» **Task statement**
Repeat the rows below word for word, from the first line through the last, leaving out the pictures.

» **Given data**
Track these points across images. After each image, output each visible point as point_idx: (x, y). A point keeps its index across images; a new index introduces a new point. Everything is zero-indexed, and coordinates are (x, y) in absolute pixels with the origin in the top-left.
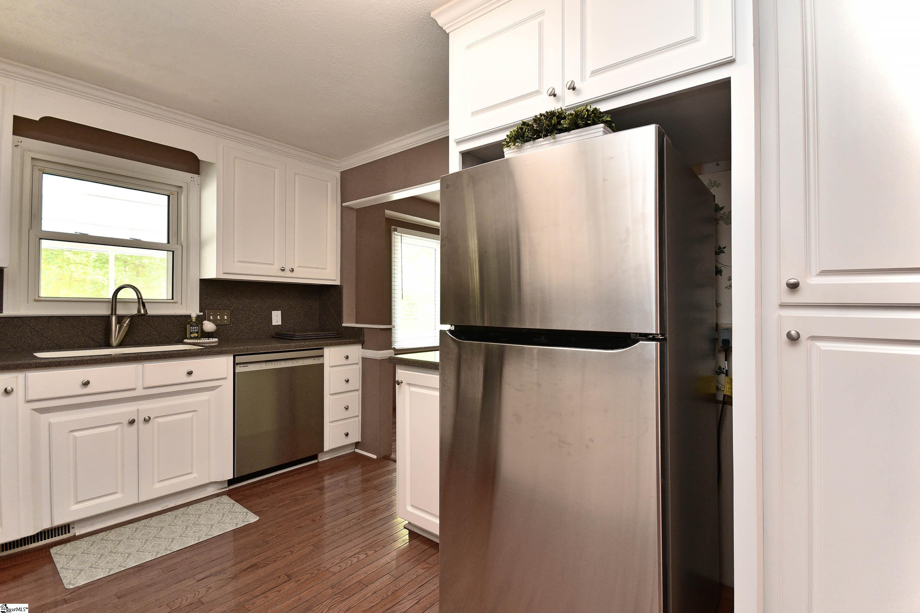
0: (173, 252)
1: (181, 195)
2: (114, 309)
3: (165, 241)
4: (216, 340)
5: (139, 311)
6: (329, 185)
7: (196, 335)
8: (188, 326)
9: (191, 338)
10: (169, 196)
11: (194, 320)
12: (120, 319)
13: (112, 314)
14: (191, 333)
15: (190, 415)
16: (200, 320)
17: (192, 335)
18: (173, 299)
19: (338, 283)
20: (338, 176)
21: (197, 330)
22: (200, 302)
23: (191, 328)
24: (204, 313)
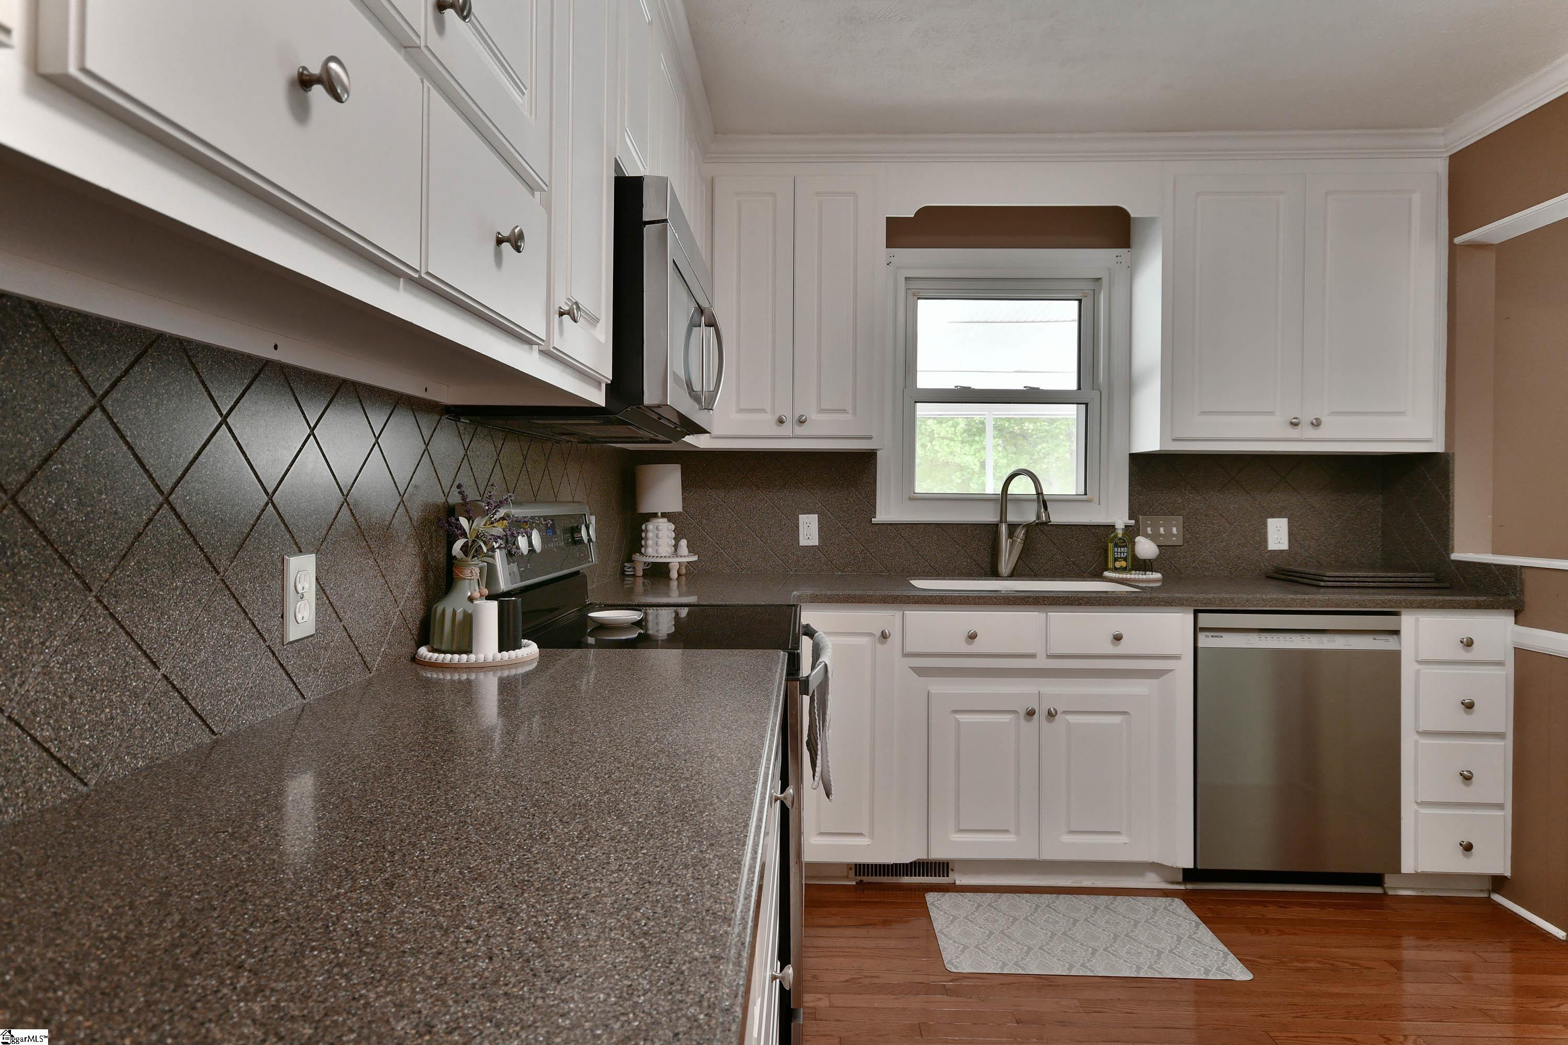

» **Answer section**
Track these points across images. After each image, output each visible point as point_idx: (x, y). A point keeps its index across images; a new index introduces a new point. Everything is zero-indexed, and coordinates are (x, y) in absolute pixels with the origin in the top-left.
0: (173, 252)
1: (181, 195)
2: (114, 309)
3: (165, 241)
4: (216, 340)
5: (139, 311)
6: (329, 185)
7: (196, 335)
8: (188, 326)
9: (191, 338)
10: (169, 196)
11: (194, 320)
12: (120, 319)
13: (112, 314)
14: (191, 333)
15: (190, 415)
16: (200, 320)
17: (192, 335)
18: (173, 299)
19: (338, 283)
20: (338, 176)
21: (197, 330)
22: (200, 302)
23: (191, 328)
24: (204, 313)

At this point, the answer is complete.